29 October 2009

The Plantae P.O.V.

Have been anticipating "The Botany of Desire" since promos ran about a month ago, and it was on PBS last night. Truth be told, I've been waiting for longer than that. The program was based on a book by the same title that Michael Pollan wrote a while back. While I was taking the botany course at UConn, one of the teaching assistants sold me on it, and I decided to check it out at the library. I never got a chance. Whenever I looked, it was always taken out. Even the library in town here has a copy that seems to never be on the shelf for long. I guess that if I ever want to read it, I'll need to shell out.

In the meantime, however, the program was excellent, especially with all of the photographs and video in HD.
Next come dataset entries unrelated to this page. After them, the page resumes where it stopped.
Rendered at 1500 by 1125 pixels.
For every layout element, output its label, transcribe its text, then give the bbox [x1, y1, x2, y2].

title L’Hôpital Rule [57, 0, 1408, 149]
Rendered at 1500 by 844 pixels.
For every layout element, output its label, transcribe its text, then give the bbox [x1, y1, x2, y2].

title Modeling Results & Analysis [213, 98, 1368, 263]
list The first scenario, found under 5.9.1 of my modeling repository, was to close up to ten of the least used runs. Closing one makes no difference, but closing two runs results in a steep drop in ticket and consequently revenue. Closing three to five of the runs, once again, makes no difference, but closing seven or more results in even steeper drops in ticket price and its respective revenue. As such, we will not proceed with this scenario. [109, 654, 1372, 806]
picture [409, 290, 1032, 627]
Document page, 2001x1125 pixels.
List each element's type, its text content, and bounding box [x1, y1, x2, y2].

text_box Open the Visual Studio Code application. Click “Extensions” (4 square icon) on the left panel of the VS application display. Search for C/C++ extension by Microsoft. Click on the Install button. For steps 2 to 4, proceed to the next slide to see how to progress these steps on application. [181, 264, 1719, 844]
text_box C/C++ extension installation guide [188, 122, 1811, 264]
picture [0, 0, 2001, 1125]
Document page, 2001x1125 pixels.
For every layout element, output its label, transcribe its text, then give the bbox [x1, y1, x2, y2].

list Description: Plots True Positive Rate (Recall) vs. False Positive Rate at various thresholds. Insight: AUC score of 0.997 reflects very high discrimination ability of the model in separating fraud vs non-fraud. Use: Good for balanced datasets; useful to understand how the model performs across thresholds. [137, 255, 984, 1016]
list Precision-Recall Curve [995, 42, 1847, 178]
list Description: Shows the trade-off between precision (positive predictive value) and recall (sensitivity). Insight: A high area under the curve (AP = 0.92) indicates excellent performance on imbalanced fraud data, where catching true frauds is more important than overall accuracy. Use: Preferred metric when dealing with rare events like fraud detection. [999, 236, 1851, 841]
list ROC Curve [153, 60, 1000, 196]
In a nutshell, Pollan uses four types of plants --- the apple, the tulip, cannabis, and the potato --- to explore mankind's relations with the plant world (I looked on disapprovingly during the cannabis section). Like that old joke about aliens determining that dogs are the leaders of Earth, Pollan asks, 'Who's really in charge here?' We do things for these and other plants. We breed them in mass quantity. We feed them. We perpetuate them in our culture. We think we control them. But, as Pollan notes, by looking from the plant's perspective, one could easily argue that they have power over us.

As I've written before, the botany course was probably the most interesting class I took at the U. I think what hooked me was seeing the green algae Volvox under the microscope the first time. It spirals as it moves through the water, and the formation is just beautiful. Like the flagellate movement of Chlamydomonas, you would almost swear that there is something alive in there with conscious thought. But, alas, there is no brain and its movement is entirely random and acted upon by chemical attractions and environmental conditions. Soon after, though, there's the thought 'What if we're like that?' What if humanity and anamalia are simply creations that do nature's bidding --- entirely controlled by chemical forces whose complexity we don't understand? And I think to a large extent in responding to this last question, we do and we are. Earlier this year came the discovery of "zombie" ants whose brains are controlled by a fungus. Would it be so hard to consider that other animal species could be similarly controlled? There's an argument in there that could cozy up with philosophical Hard Determinism.